Familiar face at Walnut Street Theatre is bowing out

RALPHWEEKS
Ralph Weeks, marketing director of the Walnut Street Theatre, is ending his 14-year tenure.

One of Ralph Weeks’ great pleasures was to take visitors on a history tour of the two-century-old Walnut Street Theatre, showing off the paintings, statues, and memorabilia in the lobbies and on the walls, running down the list of great performers and performances from its 208 theater seasons. He was proud of the Walnut Street’s distinctive history, as the oldest theater in the country — it was founded in 1809 — and its equally distinctive business model, as a nonprofit theater with the largest direct-subscription base (around 56,000) of any theater in the country.

And now Weeks, director of marketing and public relations for the theater since 2003, becomes part of its history. He tendered his resignation on Aug. 11, and his last day on the job will be Sept. 8, after which he will return to his native North Carolina. No successor has been named yet.

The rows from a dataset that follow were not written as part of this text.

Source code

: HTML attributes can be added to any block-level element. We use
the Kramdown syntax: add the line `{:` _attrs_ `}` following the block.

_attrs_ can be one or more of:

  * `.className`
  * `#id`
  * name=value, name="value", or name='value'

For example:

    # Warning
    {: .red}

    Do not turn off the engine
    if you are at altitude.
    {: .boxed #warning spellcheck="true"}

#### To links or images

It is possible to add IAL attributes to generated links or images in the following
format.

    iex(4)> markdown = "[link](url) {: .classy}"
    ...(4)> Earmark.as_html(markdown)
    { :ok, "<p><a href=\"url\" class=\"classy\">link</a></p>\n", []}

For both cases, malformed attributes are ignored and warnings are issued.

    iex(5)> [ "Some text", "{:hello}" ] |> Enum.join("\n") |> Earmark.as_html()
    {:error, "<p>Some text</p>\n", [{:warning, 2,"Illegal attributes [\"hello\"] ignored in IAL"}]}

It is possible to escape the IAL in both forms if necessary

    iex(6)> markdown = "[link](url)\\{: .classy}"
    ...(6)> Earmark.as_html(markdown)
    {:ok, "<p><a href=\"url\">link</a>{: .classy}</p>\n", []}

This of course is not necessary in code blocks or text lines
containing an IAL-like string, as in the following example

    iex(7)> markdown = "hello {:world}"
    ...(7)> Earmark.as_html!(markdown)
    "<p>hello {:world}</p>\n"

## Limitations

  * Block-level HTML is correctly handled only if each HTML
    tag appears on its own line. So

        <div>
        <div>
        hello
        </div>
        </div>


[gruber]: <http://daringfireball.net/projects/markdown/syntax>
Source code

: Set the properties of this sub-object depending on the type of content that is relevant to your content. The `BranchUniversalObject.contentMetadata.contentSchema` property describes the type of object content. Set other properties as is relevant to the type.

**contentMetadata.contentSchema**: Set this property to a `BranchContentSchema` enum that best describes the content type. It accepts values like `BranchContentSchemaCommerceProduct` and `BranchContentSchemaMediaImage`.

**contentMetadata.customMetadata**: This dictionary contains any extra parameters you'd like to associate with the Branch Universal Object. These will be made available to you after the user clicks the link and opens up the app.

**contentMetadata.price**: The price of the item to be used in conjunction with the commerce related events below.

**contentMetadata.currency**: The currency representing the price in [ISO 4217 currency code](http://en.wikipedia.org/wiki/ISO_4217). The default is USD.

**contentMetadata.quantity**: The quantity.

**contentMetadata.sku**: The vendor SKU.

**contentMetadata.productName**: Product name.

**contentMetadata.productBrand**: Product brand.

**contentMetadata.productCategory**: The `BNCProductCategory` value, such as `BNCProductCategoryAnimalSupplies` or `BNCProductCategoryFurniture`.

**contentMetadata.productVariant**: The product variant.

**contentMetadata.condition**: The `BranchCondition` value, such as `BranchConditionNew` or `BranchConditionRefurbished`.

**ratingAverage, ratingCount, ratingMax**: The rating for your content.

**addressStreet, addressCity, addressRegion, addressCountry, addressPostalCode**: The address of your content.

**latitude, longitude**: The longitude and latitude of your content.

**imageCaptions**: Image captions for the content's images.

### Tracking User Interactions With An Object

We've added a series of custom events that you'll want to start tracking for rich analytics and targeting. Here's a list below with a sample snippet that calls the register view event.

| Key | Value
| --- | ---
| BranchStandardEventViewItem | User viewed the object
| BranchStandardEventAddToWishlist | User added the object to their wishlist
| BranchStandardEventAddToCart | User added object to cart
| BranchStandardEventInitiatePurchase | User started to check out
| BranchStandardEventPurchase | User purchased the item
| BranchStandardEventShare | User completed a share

“It may be a retirement, it may not be, I’m not quite sure,” Weeks said by phone. “Part of the freedom I have is that I can do so many new things. Perhaps I’ll live abroad, travel, be with family. After 14 years here, it’s great to have yet another new chapter.”

Weeks brought to his job both marketing and media experience and a deep commitment to theater. His career began with theater, took a detour through Wall Street, and returned. He started in New York at Circle Repertory and then Playwrights Horizons, where he was director of marketing. Then he went to Wall Street, working for investment banker Ivan Boesky before joining National Thrift News, showing a knack for rebranding the company and expanding its product line, which included publishing and CDs. In 1998 he went west, to become marketing director for the Pasadena Theatre. Five years later, he came to the Walnut Street Theatre in the same capacity.

The theater recently announced that the 2016-2017 season had been one of its most successful. Ticket sales at the main stage rose 16 percent over the previous year. The Independence Studio on 3 sold a record number of subscriptions, as did the Walnut Street Theatre for Kids season. Overall, the income from the 2016-2017 season was the second highest in the theater’s two centuries of operation. The theater’s 209th anniversary 2017-2018 season opens Sept. 5 with A Funny Thing Happened on the Way to the Forum.

“I love the Walnut Street Theatre, and I’ve always loved community theater,” Weeks said. “I believe in institutions like the Walnut Street that support the artists in their hometown. And I’ll keep working with communities that want to tell their stories, that use theater as a way to tell those stories.”